PermianIn Ward County, Texas, Abraxas successfully drilled the Caprito 99-101H to a total depth of 15,665 feet. The completion of the Caprito 99-101H has been delayed due to completion issues on a third party's well, which has delayed the arrival of the frac fleet. Abraxas has been advised by the third party frac company that the rig up date for Abraxas' planned 25 stage completion of the Caprito 99-101H is now November 9 th. Abraxas owns a 100% working interest in the Caprito 99-101H. Production Update Production for the third quarter of 2016 averaged 5,955 boepd (3,629 barrels of oil per day, 8,321 mcf of natural gas per day, 939 barrels of NGLs per day). Production for the months of September and October, 2016 are estimated to have averaged 8,157 boepd and 8,086 boepd, respectively. Borrowing Base Abraxas' Borrowing Base was recently redetermined to $115 million. This Borrowing Base is fully conforming and represents a $5 million reduction from the Company's previously fully conforming Borrowing Base of $120 million, and compensates for all announced asset sales to date. Abraxas exited the quarter ended September 30, 2016 $90 million drawn on this line of credit. As mentioned above, asset sale proceeds from the anticipated Hudgins Ranch and Brooks Draw sales will be used to further reduce borrowings on this line. In connection with the redetermination, Abraxas layered on additional crude oil swaps consisting of 1200 bopd in 2019 at $54.54/bbl. Abraxas hedging schedule is as follows:
|Oil Swaps (bbls/day)||2500||2401||1796||1200|
|NYMEX WTI (1)||$43.25||$54.53||$47.48||$54.54|
For 2017, Abraxas anticipates drilling expenditures to approximate cash flow. The current capital expenditure budget plans for drilling and completing eight gross, five net wells in the Bakken. Also in the Bakken, Abraxas anticipates drilling an additional three gross, two net wells that will be completed in 2018. At Jourdanton, Abraxas anticipates drilling two gross, net wells targeting the Austin Chalk. In the Permian, Abraxas anticipates drilling two gross, net wells targeting the Wolfcamp. Abraxas forecasts this will lead to 7,200 boepd or approximately 16% growth at the midpoint of guidance. Importantly, Abraxas expects a material decrease in LOE due to the divestiture of several higher cost properties and continued cost control.
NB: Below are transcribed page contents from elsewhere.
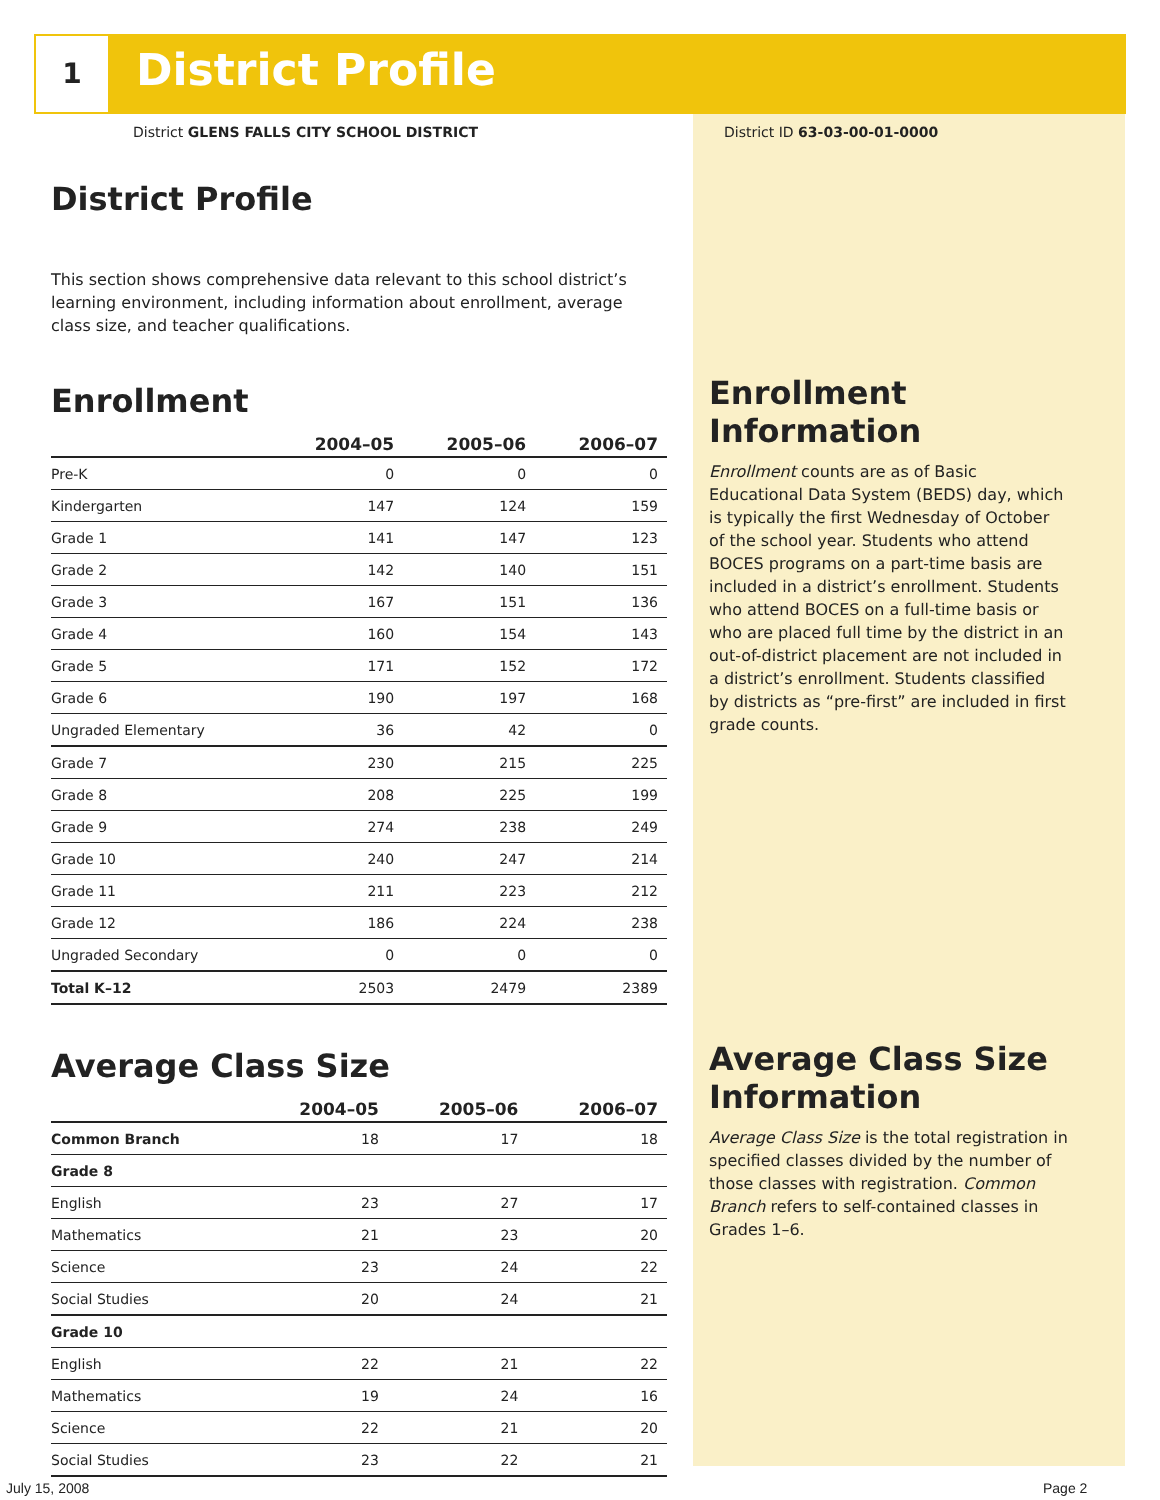1 District Profile
District GLENS FALLS CITY SCHOOL DISTRICT
District ID 63-03-00-01-0000
District Profile
This section shows comprehensive data relevant to this school district’s learning environment, including information about enrollment, average class size, and teacher qualifications.
Enrollment
| | 2004–05 | 2005–06 | 2006–07 |
| --- | --- | --- | --- |
| Pre-K | 0 | 0 | 0 |
| Kindergarten | 147 | 124 | 159 |
| Grade 1 | 141 | 147 | 123 |
| Grade 2 | 142 | 140 | 151 |
| Grade 3 | 167 | 151 | 136 |
| Grade 4 | 160 | 154 | 143 |
| Grade 5 | 171 | 152 | 172 |
| Grade 6 | 190 | 197 | 168 |
| Ungraded Elementary | 36 | 42 | 0 |
| Grade 7 | 230 | 215 | 225 |
| Grade 8 | 208 | 225 | 199 |
| Grade 9 | 274 | 238 | 249 |
| Grade 10 | 240 | 247 | 214 |
| Grade 11 | 211 | 223 | 212 |
| Grade 12 | 186 | 224 | 238 |
| Ungraded Secondary | 0 | 0 | 0 |
| Total K–12 | 2503 | 2479 | 2389 |
Average Class Size
| | 2004–05 | 2005–06 | 2006–07 |
| --- | --- | --- | --- |
| Common Branch | 18 | 17 | 18 |
| Grade 8 | | | |
| English | 23 | 27 | 17 |
| Mathematics | 21 | 23 | 20 |
| Science | 23 | 24 | 22 |
| Social Studies | 20 | 24 | 21 |
| Grade 10 | | | |
| English | 22 | 21 | 22 |
| Mathematics | 19 | 24 | 16 |
| Science | 22 | 21 | 20 |
| Social Studies | 23 | 22 | 21 |
Enrollment Information
Enrollment counts are as of Basic Educational Data System (BEDS) day, which is typically the first Wednesday of October of the school year. Students who attend BOCES programs on a part-time basis are included in a district’s enrollment. Students who attend BOCES on a full-time basis or who are placed full time by the district in an out-of-district placement are not included in a district’s enrollment. Students classified by districts as “pre-first” are included in first grade counts.
Average Class Size Information
Average Class Size is the total registration in specified classes divided by the number of those classes with registration. Common Branch refers to self-contained classes in Grades 1–6.
July 15, 2008 Page 2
As evidence of this anticipated improvement, LOE expenses averaged $5.49/boe for the month of September, 2016. The 2017 capital expenditure budget is subject to change depending upon a number of factors, including the availability of drilling equipment and personnel, economic and industry conditions at the time of drilling, prevailing and anticipated prices for oil and gas, the availability of sufficient capital resources for drilling prospects, our financial results, the availability of leases on reasonable terms and our ability to obtain permits for drilling locations.
|% Natural Gas||23%||22%|
|Production Tax (% Rev)||9.0%||11.0%||9.0%||11.0%|
|Cash G&A ($mm)||$8.0||$12.5||$9.0||$11.0|
|2017E Net CAPEX|
"We continue to execute on our divestiture plan as evidenced by the partial sale of our Powder River Basin assets. We continue to market the remainder of our assets in the Powder River Basin and will update the market as to their status when appropriate."We now enter 2017 with higher margin and more productive asset base than we entered 2016 due to our operational execution and divestiture of lower margin assets. This will enable us to increase our capital expenditures by approximately 71% year over year with spending approximating forecasted cash flow. Importantly, we expect volumes to grow approximately 16% at the midpoint of guidance. Our solid leverage metrics and liquidity position on our revised line further enable us to accelerate growth when appropriate. We look forward to updating the market shortly on additional results from our active drilling program." (1) The 30-day average rates represent the highest 30 days of production and do not include the impact of natural gas liquids and shrinkage at the processing plant and include flared gas. Abraxas Petroleum Corporation is a San Antonio based crude oil and natural gas exploration and production company with operations across the Rocky Mountains, Permian Basin and South Texas in the United States. Safe Harbor for forward-looking statements: Statements in this release looking forward in time involve known and unknown risks and uncertainties, which may cause Abraxas' actual results in future periods to be materially different from any future performance suggested in this release. Such factors may include, but may not be necessarily limited to, changes in the prices received by Abraxas for crude oil and natural gas. In addition, Abraxas' future crude oil and natural gas production is highly dependent upon Abraxas' level of success in acquiring or finding additional reserves. Further, Abraxas operates in an industry sector where the value of securities is highly volatile and may be influenced by economic and other factors beyond Abraxas' control. In the context of forward-looking information provided for in this release, reference is made to the discussion of risk factors detailed in Abraxas' filings with the Securities and Exchange Commission during the past 12 months.